Extract provided:
* * * *

Municipal airport in Redding, California, United States

Redding Regional Airport , formerly Redding Municipal Airport, is 6 mi southeast of Redding in Shasta County, California, United States. It is one of two airports in Redding, along with Benton Airpark. In addition to general aviation, the airport has scheduled passenger flights nonstop to and from Denver (DEN), Los Angeles (LAX), and San Francisco (SFO) on United Express Canadair CRJ200, CRJ700 and Embraer 175 regional jets, and Alaska Airlines Embraer 175 service to Seattle (SEA).

==History==
The city wanted a new airport and put in for a Works Progress Administration project that was called the Stillwater Airfield. Before the airfield was built in 1942, the site was acquired by the United States Army Corps of Engineers for the United States Army Air Forces and built the Redding Army Airfield. Initially, this was a sub-base for Chico AAF and garrisoned by the 433d Army Air Force Base Unit. It was under IV Fighter Command at Hamiltion AAF.

The mission of Redding Army Air Field was advanced flight training of new airmen prior to their deployment overseas into the combat zones of the Pacific, China, Mediterranean or European Theaters. The USAAF 399th Fighter Squadron, 369th Fighter Group operated P-39 Airacobras from the airfield for that mission.

On November 1, 1944, control of Redding AAF was transferred from the Fourth Air Force to the Sacramento Area Command of the Army Air Forces' Air Technical Service Command headquartered at McClellan Field near Sacramento. The host unit was redesignated as the 4191st Army Air Force Base Unit. The mission was changed from training aircrews to being a refueling and maintenance facility for transient aircraft. Redding AAF was sporadically used by the Army Air Forces' Air Transport Command as a refueling and service stop.

On December 19, 1945, the military declared Redding AAF excess, and on November 18, 1946, it was turned over to the city for a civil airfield. The final transfer was in 1949, ending military ownership.

The City of Redding continues to operate the airport and has started a major commercial development.

Southwest Airways was serving the airport during the late 1940s with Douglas DC-3 service with a roundtrip routing of San Francisco–Oakland–Vallejo/Napa–Sacramento–Marysville/Yuba City–Chico–Red Bluff–Redding–Yreka–Medford operated several times a day. By 1959, Southwest Airways successor Pacific Air Lines had introduced new Fairchild F-27 turboprop flights operated on a daily roundtrip routing of Redding–Chico–Sacramento–San Francisco–San Jose–Bakersfield–Los Angeles and was also operating nonstop DC-3 service from Eureka/Arcata and Portland, Oregon. Pacific Air Lines then merged with Bonanza Air Lines and West Coast Airlines to form Air West which in 1968 was operating all of its flights from the airport with Fairchild F-27 turboprops with direct service to San Francisco, Sacramento, Fresno, Las Vegas, Portland, OR, Eureka/Arcata and Crescent City. Air West was subsequently renamed Hughes Airwest following its acquisition by Howard Hughes and in 1970 was operating all of its flights from Redding with Fairchild F-27 turboprops with nonstop and direct flights to San Francisco, nonstop flights to Chico, Eureka/Arcata and Klamath Falls, and direct flights to Sacramento, Portland, OR, Seattle and Santa Barbara.

* * * *

Records drawn from a dataset
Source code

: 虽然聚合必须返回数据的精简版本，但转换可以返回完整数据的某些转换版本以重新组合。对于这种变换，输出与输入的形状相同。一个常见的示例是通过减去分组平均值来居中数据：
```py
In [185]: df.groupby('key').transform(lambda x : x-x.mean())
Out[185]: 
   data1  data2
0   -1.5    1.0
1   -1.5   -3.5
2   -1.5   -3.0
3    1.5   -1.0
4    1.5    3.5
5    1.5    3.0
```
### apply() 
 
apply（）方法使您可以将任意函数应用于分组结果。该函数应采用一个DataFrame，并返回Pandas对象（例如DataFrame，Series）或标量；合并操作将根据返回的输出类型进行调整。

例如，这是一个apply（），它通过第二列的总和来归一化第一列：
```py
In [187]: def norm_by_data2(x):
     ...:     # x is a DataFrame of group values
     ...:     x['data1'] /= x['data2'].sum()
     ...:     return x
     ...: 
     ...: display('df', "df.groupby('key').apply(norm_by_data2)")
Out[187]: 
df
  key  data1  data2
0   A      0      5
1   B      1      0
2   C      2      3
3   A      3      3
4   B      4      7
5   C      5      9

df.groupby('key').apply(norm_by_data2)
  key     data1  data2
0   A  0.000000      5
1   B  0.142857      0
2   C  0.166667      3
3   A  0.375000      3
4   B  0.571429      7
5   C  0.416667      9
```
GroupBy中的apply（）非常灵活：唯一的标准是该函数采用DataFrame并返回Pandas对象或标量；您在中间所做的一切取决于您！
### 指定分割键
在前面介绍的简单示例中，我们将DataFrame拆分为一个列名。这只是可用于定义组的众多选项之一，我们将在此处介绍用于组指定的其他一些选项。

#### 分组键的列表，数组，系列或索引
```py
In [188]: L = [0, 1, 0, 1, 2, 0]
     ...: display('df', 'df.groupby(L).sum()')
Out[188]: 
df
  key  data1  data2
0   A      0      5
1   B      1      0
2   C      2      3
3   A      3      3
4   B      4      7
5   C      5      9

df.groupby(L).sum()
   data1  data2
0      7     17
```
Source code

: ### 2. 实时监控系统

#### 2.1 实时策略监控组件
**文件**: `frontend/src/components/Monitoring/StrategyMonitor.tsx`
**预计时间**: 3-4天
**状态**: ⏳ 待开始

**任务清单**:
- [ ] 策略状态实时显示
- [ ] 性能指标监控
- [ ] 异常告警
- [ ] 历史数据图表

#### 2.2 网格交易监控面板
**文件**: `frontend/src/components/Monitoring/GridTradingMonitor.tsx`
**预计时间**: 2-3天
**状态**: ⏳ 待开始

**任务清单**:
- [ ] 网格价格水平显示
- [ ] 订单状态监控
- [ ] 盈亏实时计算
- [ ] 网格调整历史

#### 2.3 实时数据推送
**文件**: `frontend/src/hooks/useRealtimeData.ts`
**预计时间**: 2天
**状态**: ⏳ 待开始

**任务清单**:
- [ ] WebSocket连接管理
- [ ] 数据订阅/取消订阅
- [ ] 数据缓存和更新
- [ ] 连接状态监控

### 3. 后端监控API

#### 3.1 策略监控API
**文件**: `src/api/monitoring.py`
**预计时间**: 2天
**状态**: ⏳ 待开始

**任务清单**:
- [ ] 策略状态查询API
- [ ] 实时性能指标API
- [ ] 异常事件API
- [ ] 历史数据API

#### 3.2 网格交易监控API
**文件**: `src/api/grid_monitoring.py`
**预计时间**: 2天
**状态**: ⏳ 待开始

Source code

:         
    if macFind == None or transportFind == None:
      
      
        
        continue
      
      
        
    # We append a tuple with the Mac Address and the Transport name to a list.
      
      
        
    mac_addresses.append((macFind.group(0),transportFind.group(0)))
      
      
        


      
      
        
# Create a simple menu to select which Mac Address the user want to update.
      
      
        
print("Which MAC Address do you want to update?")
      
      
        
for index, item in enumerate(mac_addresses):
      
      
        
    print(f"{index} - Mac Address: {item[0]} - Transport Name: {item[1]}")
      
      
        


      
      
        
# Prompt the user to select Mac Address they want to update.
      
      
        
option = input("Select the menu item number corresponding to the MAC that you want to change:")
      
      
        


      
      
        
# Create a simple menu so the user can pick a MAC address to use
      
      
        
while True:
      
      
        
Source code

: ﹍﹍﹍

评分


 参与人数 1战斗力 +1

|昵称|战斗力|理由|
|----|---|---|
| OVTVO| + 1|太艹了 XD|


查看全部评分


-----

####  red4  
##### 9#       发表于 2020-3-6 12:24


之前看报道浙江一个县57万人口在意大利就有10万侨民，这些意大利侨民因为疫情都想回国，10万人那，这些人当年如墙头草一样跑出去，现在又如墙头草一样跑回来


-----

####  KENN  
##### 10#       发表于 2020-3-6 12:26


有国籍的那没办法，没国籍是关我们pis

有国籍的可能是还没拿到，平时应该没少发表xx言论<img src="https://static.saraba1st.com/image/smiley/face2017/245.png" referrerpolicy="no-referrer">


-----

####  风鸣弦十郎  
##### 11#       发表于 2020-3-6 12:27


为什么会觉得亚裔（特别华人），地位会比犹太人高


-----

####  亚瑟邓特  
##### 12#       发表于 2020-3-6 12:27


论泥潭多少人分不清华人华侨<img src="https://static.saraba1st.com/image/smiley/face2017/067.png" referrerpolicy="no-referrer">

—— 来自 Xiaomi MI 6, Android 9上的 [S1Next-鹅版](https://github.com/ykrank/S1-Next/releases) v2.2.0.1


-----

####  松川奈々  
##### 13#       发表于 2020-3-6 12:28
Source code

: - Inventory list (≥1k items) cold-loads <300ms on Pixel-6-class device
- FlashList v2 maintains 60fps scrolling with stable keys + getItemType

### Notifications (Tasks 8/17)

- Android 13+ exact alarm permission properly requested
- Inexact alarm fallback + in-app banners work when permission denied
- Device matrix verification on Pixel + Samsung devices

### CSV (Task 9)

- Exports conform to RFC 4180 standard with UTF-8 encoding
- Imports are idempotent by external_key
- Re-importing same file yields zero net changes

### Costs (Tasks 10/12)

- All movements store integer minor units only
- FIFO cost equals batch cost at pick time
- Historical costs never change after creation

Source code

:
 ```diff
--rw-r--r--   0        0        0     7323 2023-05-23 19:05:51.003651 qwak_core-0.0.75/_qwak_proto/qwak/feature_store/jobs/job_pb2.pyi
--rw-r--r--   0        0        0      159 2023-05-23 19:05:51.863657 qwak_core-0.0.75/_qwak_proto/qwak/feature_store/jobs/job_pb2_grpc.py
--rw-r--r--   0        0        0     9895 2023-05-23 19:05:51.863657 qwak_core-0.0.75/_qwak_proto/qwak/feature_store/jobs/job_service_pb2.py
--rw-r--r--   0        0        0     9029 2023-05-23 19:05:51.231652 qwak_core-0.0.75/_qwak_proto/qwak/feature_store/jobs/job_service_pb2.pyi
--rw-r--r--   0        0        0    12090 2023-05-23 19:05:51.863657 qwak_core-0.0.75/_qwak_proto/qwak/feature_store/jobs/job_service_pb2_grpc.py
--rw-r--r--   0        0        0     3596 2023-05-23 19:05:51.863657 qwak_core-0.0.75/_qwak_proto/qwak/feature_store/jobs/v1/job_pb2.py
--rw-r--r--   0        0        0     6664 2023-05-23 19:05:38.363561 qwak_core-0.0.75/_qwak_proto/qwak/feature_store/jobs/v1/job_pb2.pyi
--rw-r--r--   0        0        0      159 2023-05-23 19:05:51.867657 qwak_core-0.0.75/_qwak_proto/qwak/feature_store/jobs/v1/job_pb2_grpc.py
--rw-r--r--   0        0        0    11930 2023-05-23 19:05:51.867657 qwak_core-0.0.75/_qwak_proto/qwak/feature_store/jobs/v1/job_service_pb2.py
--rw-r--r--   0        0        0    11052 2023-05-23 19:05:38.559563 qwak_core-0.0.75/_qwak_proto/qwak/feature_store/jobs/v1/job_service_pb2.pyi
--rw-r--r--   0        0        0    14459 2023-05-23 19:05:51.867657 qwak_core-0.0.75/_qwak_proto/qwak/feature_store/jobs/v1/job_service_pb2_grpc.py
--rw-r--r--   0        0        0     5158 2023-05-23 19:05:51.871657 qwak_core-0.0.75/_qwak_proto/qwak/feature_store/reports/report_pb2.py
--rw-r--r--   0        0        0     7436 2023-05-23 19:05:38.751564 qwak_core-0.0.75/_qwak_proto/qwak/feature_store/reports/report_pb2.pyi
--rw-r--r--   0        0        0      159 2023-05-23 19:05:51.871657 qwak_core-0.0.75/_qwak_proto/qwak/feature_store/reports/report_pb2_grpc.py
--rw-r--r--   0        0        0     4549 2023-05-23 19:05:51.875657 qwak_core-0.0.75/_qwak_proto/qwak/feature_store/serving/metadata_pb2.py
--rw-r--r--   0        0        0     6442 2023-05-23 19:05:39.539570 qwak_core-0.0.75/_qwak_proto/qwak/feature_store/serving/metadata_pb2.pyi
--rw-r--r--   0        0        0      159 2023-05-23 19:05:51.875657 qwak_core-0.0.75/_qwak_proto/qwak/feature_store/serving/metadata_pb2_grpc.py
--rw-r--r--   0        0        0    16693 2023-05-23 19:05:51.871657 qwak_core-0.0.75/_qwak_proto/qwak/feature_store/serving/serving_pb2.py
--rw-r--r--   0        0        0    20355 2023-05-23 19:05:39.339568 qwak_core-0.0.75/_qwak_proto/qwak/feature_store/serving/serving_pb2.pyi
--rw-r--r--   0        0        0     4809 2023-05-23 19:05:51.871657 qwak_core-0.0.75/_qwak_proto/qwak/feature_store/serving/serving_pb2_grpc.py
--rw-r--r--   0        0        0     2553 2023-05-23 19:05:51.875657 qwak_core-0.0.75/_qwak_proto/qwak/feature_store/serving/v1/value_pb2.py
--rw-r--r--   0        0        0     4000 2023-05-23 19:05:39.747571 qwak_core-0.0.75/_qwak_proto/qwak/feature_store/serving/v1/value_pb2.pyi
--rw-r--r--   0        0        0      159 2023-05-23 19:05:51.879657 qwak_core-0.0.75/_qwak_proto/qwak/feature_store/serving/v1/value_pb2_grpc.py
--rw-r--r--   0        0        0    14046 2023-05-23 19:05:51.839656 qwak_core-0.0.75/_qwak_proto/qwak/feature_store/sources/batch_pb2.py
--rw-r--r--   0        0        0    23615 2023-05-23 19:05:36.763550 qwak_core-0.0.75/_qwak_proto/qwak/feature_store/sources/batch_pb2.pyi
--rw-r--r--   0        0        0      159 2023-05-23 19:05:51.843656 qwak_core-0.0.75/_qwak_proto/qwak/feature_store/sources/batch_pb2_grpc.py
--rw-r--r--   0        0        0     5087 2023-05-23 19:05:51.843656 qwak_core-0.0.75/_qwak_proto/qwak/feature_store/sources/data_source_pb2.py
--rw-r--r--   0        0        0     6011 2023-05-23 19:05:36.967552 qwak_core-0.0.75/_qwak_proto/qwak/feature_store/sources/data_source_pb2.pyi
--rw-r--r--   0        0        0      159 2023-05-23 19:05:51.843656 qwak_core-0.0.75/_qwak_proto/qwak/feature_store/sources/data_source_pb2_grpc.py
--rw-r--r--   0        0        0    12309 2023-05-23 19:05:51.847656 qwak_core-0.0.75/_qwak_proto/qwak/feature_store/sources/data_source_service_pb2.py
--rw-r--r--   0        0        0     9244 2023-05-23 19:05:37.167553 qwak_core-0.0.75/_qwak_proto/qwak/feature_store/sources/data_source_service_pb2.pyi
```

* * * *

Exercise objective: Can you copy out the stretch of the Redding Regional Airport text from "On November 1, 1944, control" through "ending military ownership." word for word?

Response area:
On November 1, 1944, control of Redding AAF was transferred from the Fourth Air Force to the Sacramento Area Command of the Army Air Forces' Air Technical Service Command headquartered at McClellan Field near Sacramento. The host unit was redesignated as the 4191st Army Air Force Base Unit. The mission was changed from training aircrews to being a refueling and maintenance facility for transient aircraft. Redding AAF was sporadically used by the Army Air Forces' Air Transport Command as a refueling and service stop.

On December 19, 1945, the military declared Redding AAF excess, and on November 18, 1946, it was turned over to the city for a civil airfield. The final transfer was in 1949, ending military ownership.